I've been suffering from some mid-winter-no-snow-coming doldrums (something like Carlo's "Denver Doldrums," I suppose) and started dabbling with some older titles recently -- old but good. Initially, I was a little reluctant to write anything about them. Anyways, here goes. On my bedside they are:

The Ghost Writer by Phillip Roth (Vintage, $11.20) -- Remember that TV show 'Ghostwriter,' that aired Saturday mornings on PBS? ? Roth's classic has got little to do with it. So don't ask. More like the precursor to one of Roberto Bolano's tomes, The Ghost Writer is vintage Roth at his best.
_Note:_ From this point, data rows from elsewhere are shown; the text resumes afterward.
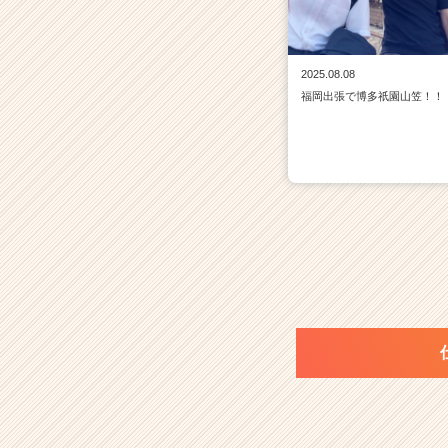
2025.08.08
福岡出張で博多祇園山笠！！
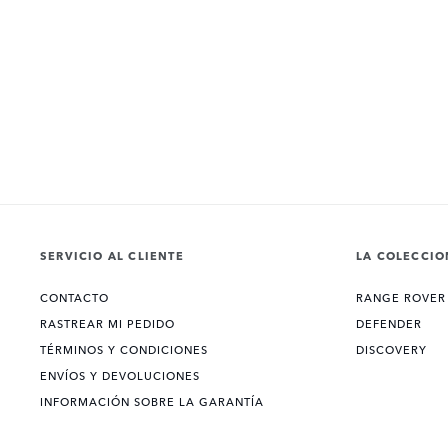
SERVICIO AL CLIENTE
LA COLECCIO
CONTACTO
RANGE ROVER
RASTREAR MI PEDIDO
DEFENDER
TÉRMINOS Y CONDICIONES
DISCOVERY
ENVÍOS Y DEVOLUCIONES
INFORMACIÓN SOBRE LA GARANTÍA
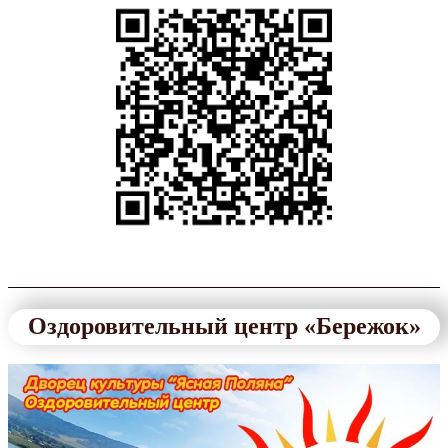
Оздоровительный центр «Бережок»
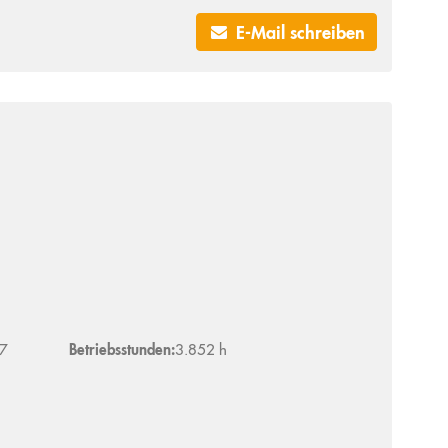
E-Mail schreiben
7
Betriebsstunden:
3.852 h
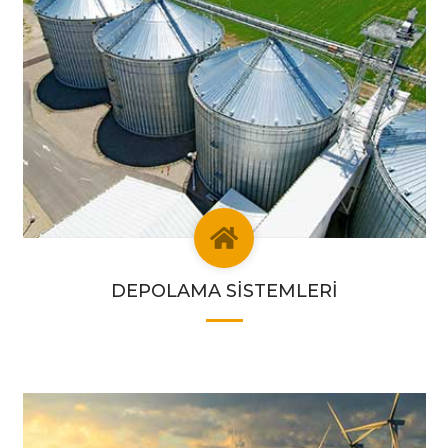
DEPOLAMA SİSTEMLERİ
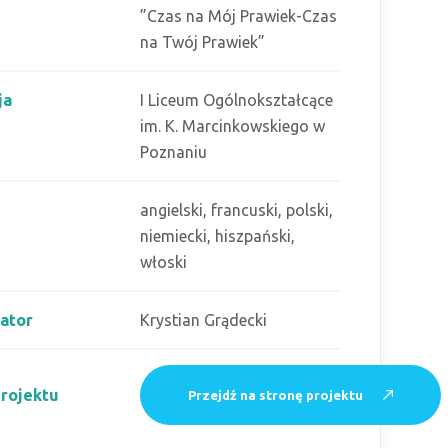
”Czas na Mój Prawiek-Czas
na Twój Prawiek”
ja
I Liceum Ogólnokształcące
im. K. Marcinkowskiego w
Poznaniu
angielski, francuski, polski,
niemiecki, hiszpański,
włoski
ator
Krystian Grądecki
projektu
Przejdź na stronę projektu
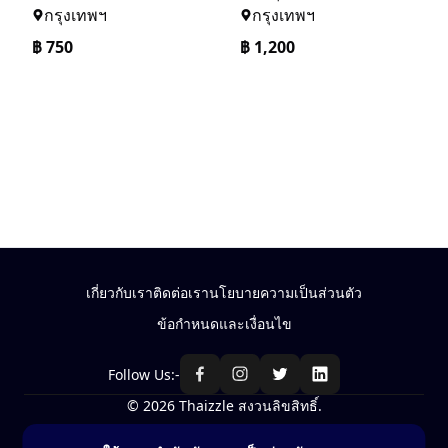
กรุงเทพฯ
กรุงเทพฯ
฿
750
฿
1,200
เกี่ยวกับเรา
ติดต่อเรา
นโยบายความเป็นส่วนตัว
ข้อกำหนดและเงื่อนไข
Follow Us:-
© 2026 Thaizzle สงวนลิขสิทธิ์.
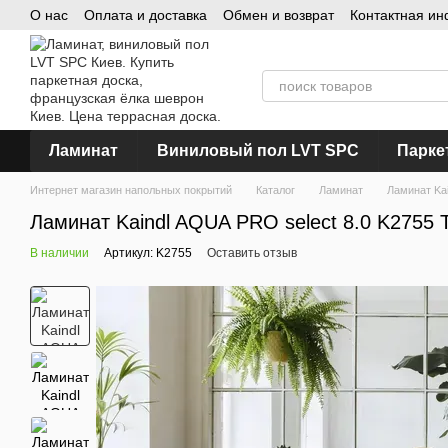
О нас
Оплата и доставка
Обмен и возврат
Контактная и
Перейти к основному контенту
Ламинат
Виниловый пол LVT SPC
Парке
Интернет магазин напольных покрытий
Каталог
Ламинат
Ламинат Kai
Ламинат Kaindl AQUA PRO select 8.0 K2755
В наличии
Артикул: K2755
Оставить отзыв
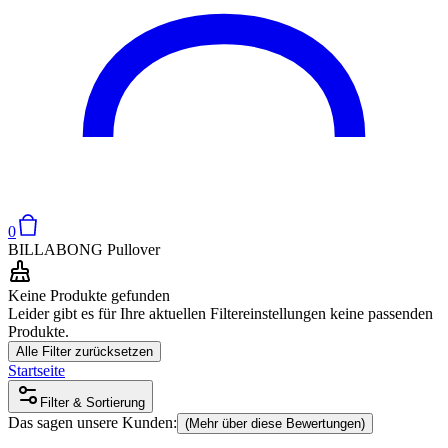
0
BILLABONG Pullover
Keine Produkte gefunden
Leider gibt es für Ihre aktuellen Filtereinstellungen keine passenden
Produkte.
Alle Filter zurücksetzen
Startseite
Filter & Sortierung
Das sagen unsere Kunden:
(Mehr über diese Bewertungen)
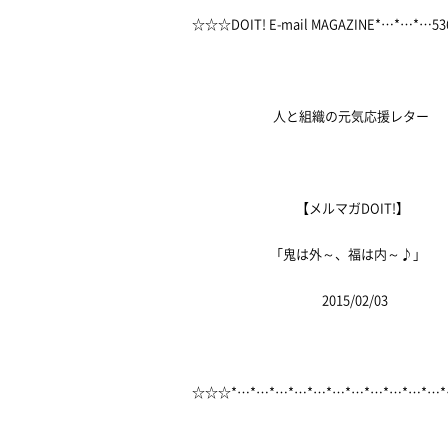
☆☆☆DOIT! E-mail MAGAZINE*…*…*…
人と組織の元気応援レター
【メルマガDOIT!】
「鬼は外～、福は内～♪」
2015/02/03
☆☆☆*…*…*…*…*…*…*…*…*…*…*…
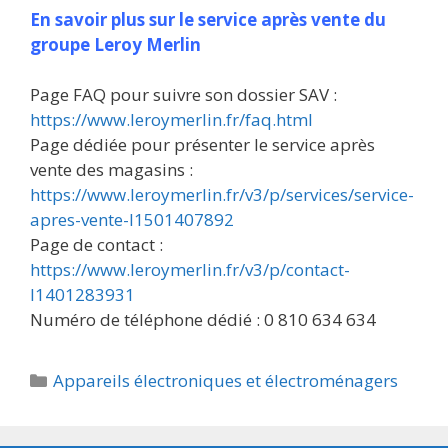
En savoir plus sur le service après vente du
groupe Leroy Merlin
Page FAQ pour suivre son dossier SAV :
https://www.leroymerlin.fr/faq.html
Page dédiée pour présenter le service après
vente des magasins :
https://www.leroymerlin.fr/v3/p/services/service-
apres-vente-l1501407892
Page de contact :
https://www.leroymerlin.fr/v3/p/contact-
l1401283931
Numéro de téléphone dédié : 0 810 634 634
Catégories
Appareils électroniques et électroménagers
Full of haunting, sexy women of foreign background, dubious authors, and the comedy of the bedridden, it's right up there with Operation Shylock or Portnoy's Complaint. Just a little more proof that you can't beat Roth for tragi-comedy.


The Country Ahead of Us, The Country Behind by David Guterson (Vintage, $10.40) -- Channeling that other Peninsular bigwig, Raymond Chandler, Guterson gets at the heart and its environments in just a few pages throughout this neat collection of short stories. Hunting stories, cheating stories, rafting stories -- they are of many kinds but nearly always carried through in such a way that the environments they involve are as pregnant as their characters. Really interesting reading given his later successes. Enjoy!


Waiting by Ha Jin (Vintage, $12.00) -- This National Book Award winner is about love -- and there's plenty of it. The problem is that Lin Kong loves two women: his wife, who's born of his village and chosen by his parents, and his lover, a nurse at his military hospital who understands the waters of the quick-moving world. Between these nodes of past and present, the rural and urban, the individual and society, and the witting and unwitting, Ha Jin works brilliantly (--so far, I'm not done yet!) to cull up as much subtlety as his characters and their allegorical attachments need. As eye-opening as it is well-written. Love it!